> **What is expected**
Once the images are set aside, print the remaining lines below exactly.

> **Information provided**
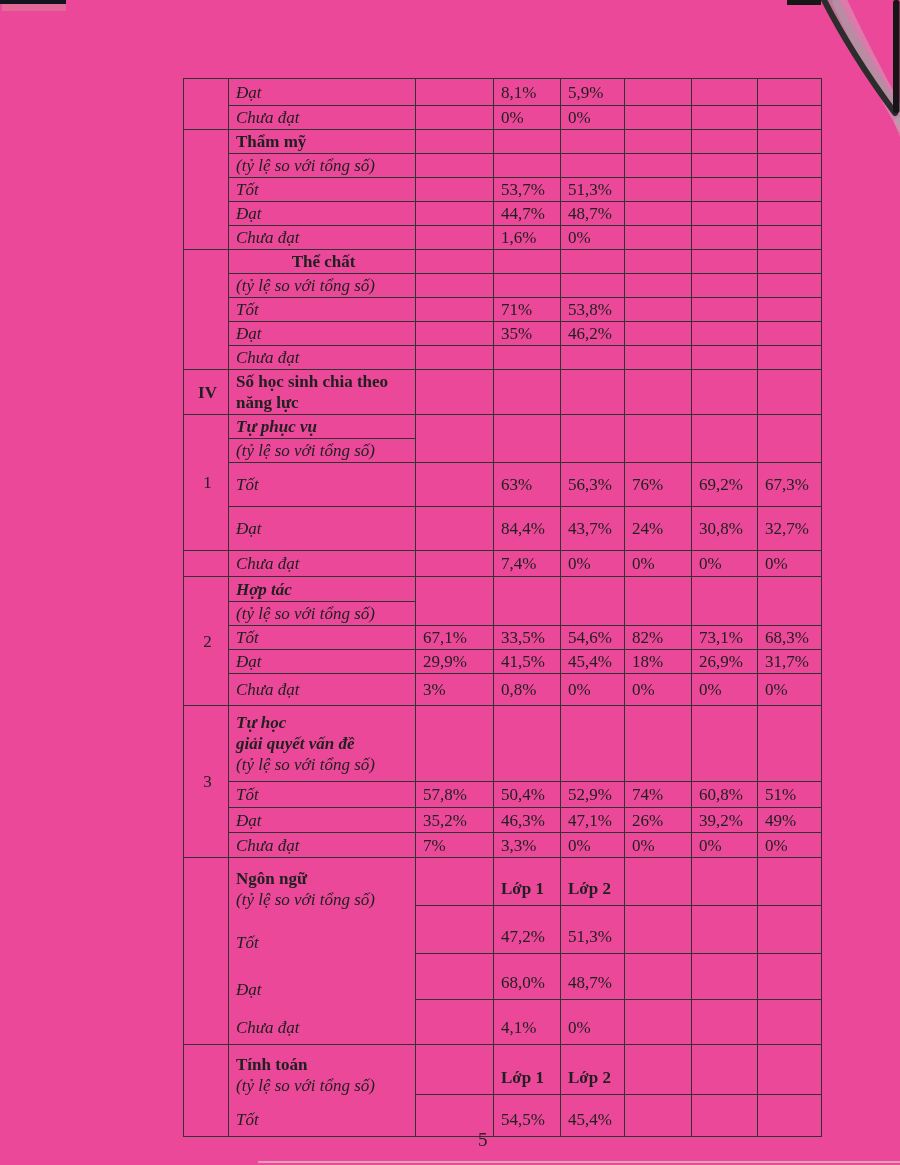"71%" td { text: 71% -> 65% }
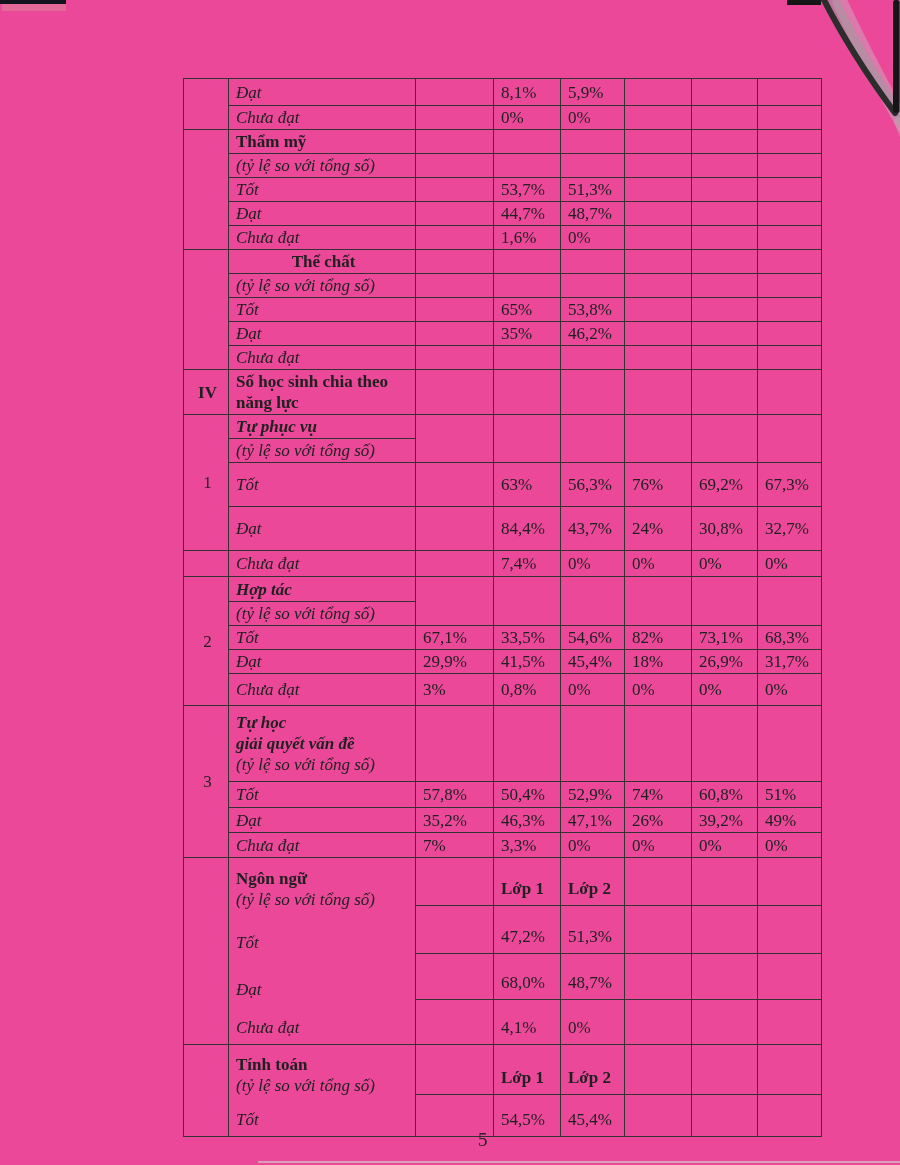"IV" tr { text-decoration: none -> underline }
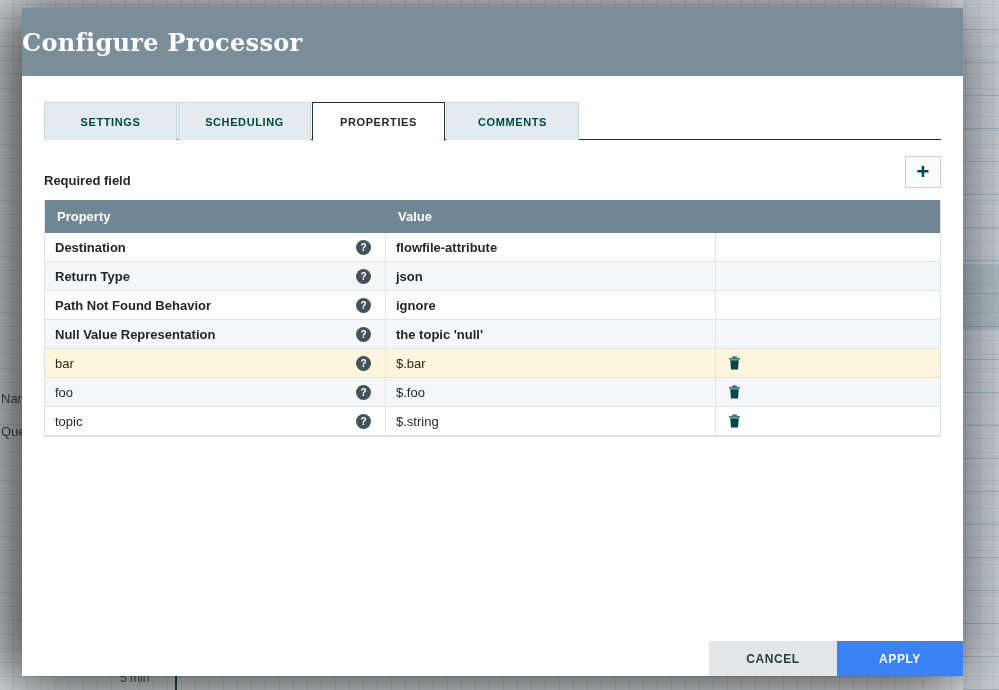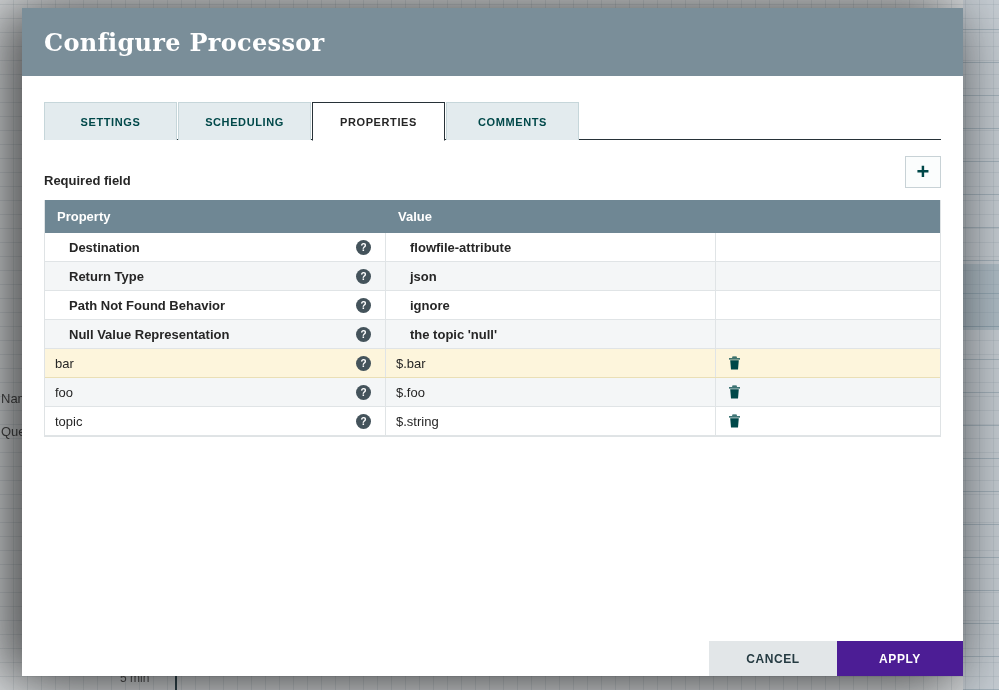"Configure Processor" .dialog-header { padding-left: 22px -> none }
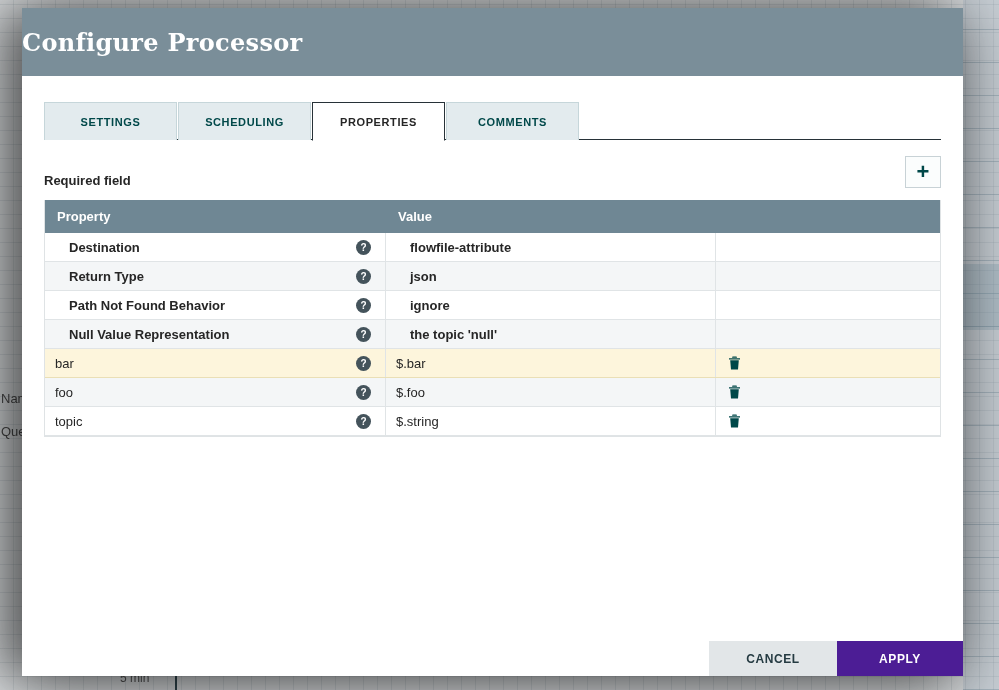"Destination" .prow.required .prop-text, .prow.required .value-text { margin-left: 14px -> none }
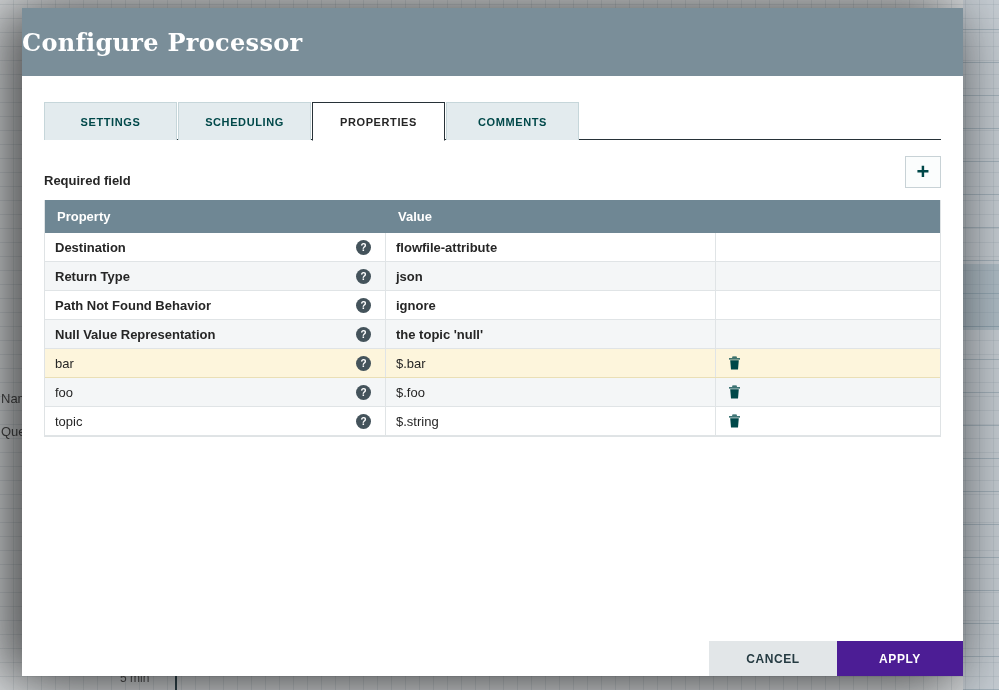"APPLY" .btn-apply { background: #4c1d95 -> #3b82f6 }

> **Response below**
"71%" td { text: 71% -> 65% }
"IV" tr { text-decoration: none -> underline }
"Configure Processor" .dialog-header { padding-left: 22px -> none }
"Destination" .prow.required .prop-text, .prow.required .value-text { margin-left: 14px -> none }
"APPLY" .btn-apply { background: #4c1d95 -> #3b82f6 }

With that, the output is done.